L’accueil glacial de certains, les protestations indignées des autres lors de la parution de Mai, puis l’attention grandissante du public, à partir de 1840, aux beautés musicales de cette œuvre encore déconcertante, enfin l’acceptation du message de Mácha, tel fut, schématiquement, le destin de cette production romantique, demeurée unique en pays tchèque, qui fascine encore les écrivains du xxe s. et bénéficie d’une cote favorable auprès des critiques marxistes. Qu’avait produit le romantisme tchèque jusqu’à Mácha ? La restauration d’un outil linguistique abandonné au peuple des campagnes depuis un siècle et demi (Josef Dobrovský, Josef Jungmann), une collecte studieuse des chants populaires (F. L. Celakovský), de pieuses falsifications visant à doter la Bohême de sa Chanson de Roland (affaire des faux manuscrits de Váelav Hanka), une longue épopée nationaliste et panslaviste (Jan Kollár).

Qu’apportait le Mai ? Le témoignage de l’angoisse métaphysique d’un homme aux prises avec ses propres contradictions, le cri funèbre d’un nihiliste, un pessimisme radical, l’histoire confuse d’un brigand parricide victime de l’absurdité de l’existence, mourant broyé par une fatalité aveugle. On attendait un exercice de propagande nationaliste, à tout le moins une suite aux essais historico-folkloriques du tout jeune étudiant en droit habitué des cercles patriotiques qu’était Mácha : on eut le mal du siècle.

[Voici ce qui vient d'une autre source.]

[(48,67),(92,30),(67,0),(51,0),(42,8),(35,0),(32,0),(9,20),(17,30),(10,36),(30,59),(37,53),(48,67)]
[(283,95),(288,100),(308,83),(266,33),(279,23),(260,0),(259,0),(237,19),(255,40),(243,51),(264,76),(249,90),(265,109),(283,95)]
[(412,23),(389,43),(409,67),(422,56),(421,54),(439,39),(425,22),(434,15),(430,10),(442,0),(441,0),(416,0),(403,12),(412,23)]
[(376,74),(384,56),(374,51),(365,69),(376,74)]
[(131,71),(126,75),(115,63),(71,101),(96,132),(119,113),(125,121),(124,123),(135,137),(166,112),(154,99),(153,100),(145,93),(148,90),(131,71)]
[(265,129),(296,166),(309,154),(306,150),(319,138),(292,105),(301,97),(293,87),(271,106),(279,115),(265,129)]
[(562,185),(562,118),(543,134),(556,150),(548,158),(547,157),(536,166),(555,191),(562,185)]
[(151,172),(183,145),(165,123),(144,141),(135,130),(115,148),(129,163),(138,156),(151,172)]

Une maîtrise jusqu’alors inconnue de la langue, une harmonie évocatrice demeurée sans égale, une palette extraordinairement riche, rien de tout cela ne put, sur le moment, compenser l’impression de trahison scandaleuse que produisit l’œuvre.

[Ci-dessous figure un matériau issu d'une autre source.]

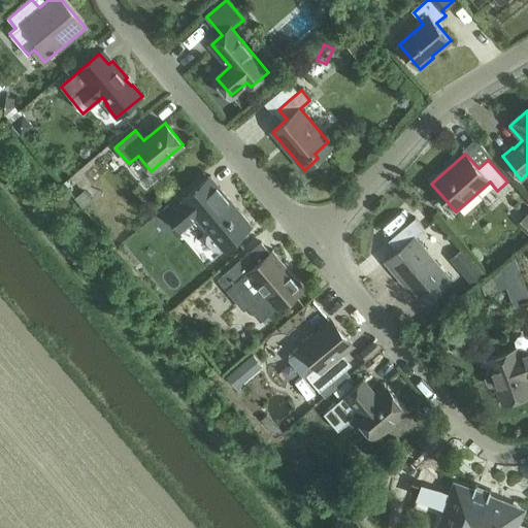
[(224,249),(252,225),(209,176),(182,199),(183,200),(166,215),(180,231),(197,217),(210,233),(207,236),(206,241),(213,250),(220,251),(223,248),(224,249)]
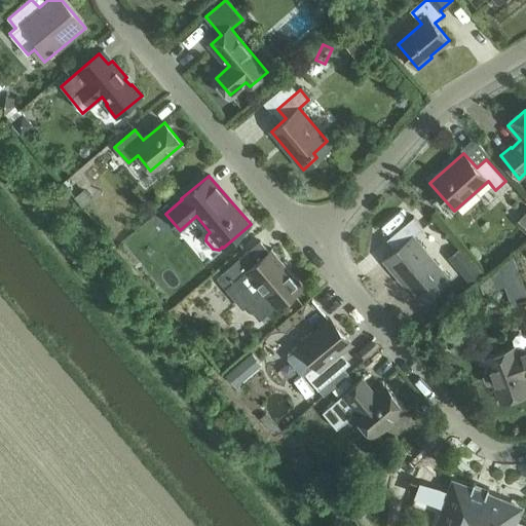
[(424,302),(450,280),(413,237),(423,228),(414,217),(387,239),(396,251),(384,260),(398,275),(401,273),(424,302)]
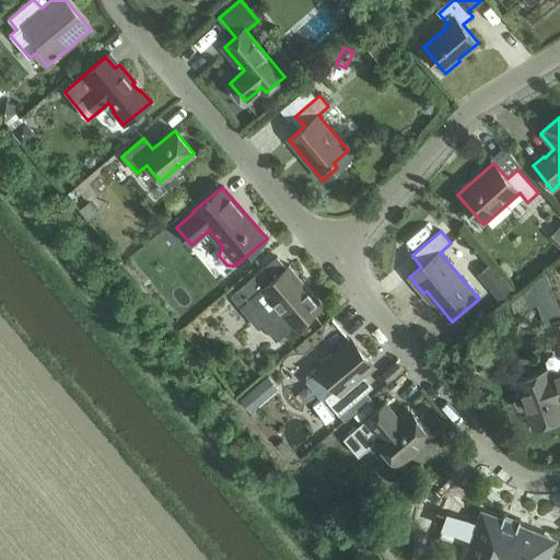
[(235,291),(231,295),(258,328),(265,323),(278,339),(292,327),(293,329),(322,305),(289,265),(286,267),(277,257),(261,269),(235,291)]
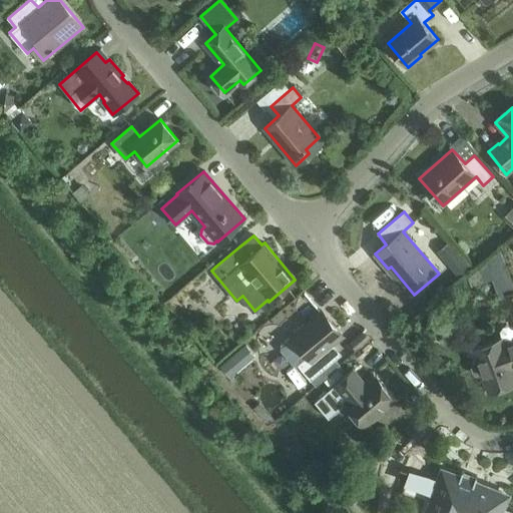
[(298,365),(312,380),(336,359),(327,349),(343,336),(322,312),(281,346),(280,350),(292,364),(298,365)]
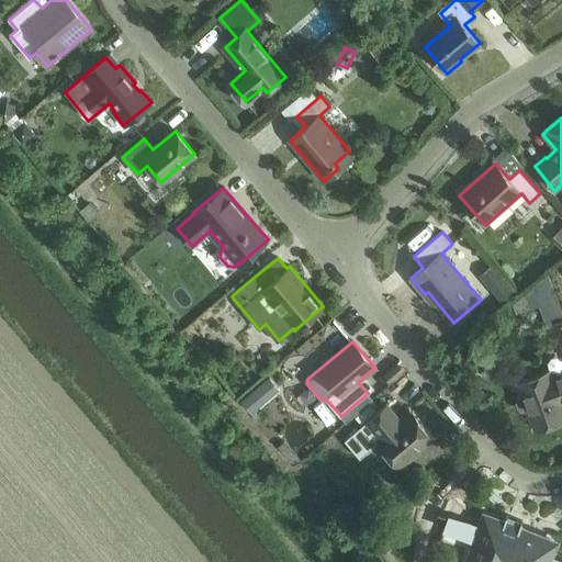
[(561,405),(561,372),(551,377),(549,371),(517,382),(523,396),(519,397),(517,400),(516,404),(518,408),(520,411),(524,412),(527,411),(535,430),(561,420),(561,405)]
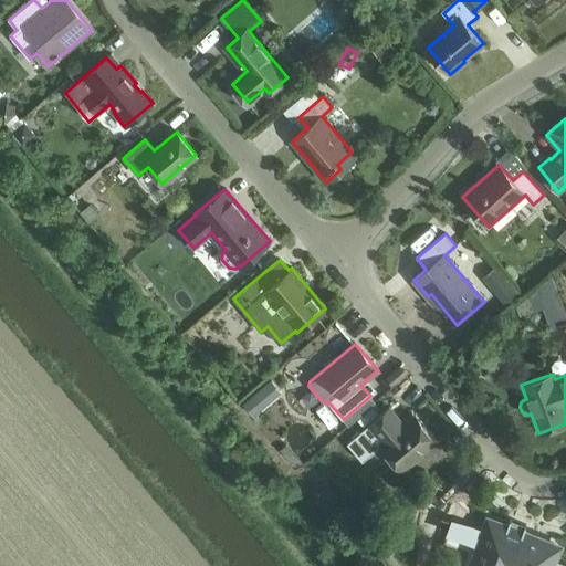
[(416,416),(401,428),(387,410),(368,425),(369,425),(347,443),(363,461),(381,447),(401,470),(437,441),(416,416)]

Le peuple tchèque se laissa rapidement gagner par les qualités musicales de Mai, bien avant que des études savantes aient vu le jour sur la structure des vers, leur harmonie vocalique, leurs répétitions calculées de consonnes, leur maîtrise — si difficile en tchèque — du rythme ïambique (Mácha soutient la comparaison avec Michkiewicz*, Lermontov*, Baudelaire*) ; puis, tardivement, il reconnut un peu son âme dans le miroir que lui offrait le lyrisme de Mácha. Si son pessimisme se retrouve dans les ballades de K. J. Erben, au xixe s., c’est seulement au xxe s. que l’on voit souligné par des écrivains praguois (comme l’était Mácha), par Kafka* (d’expression allemande) et Hašek*, le caractère absurde de l’existence humaine : tous les trois imaginent des héros butant à une réalité qui leur est totalement étrangère, inintelligible.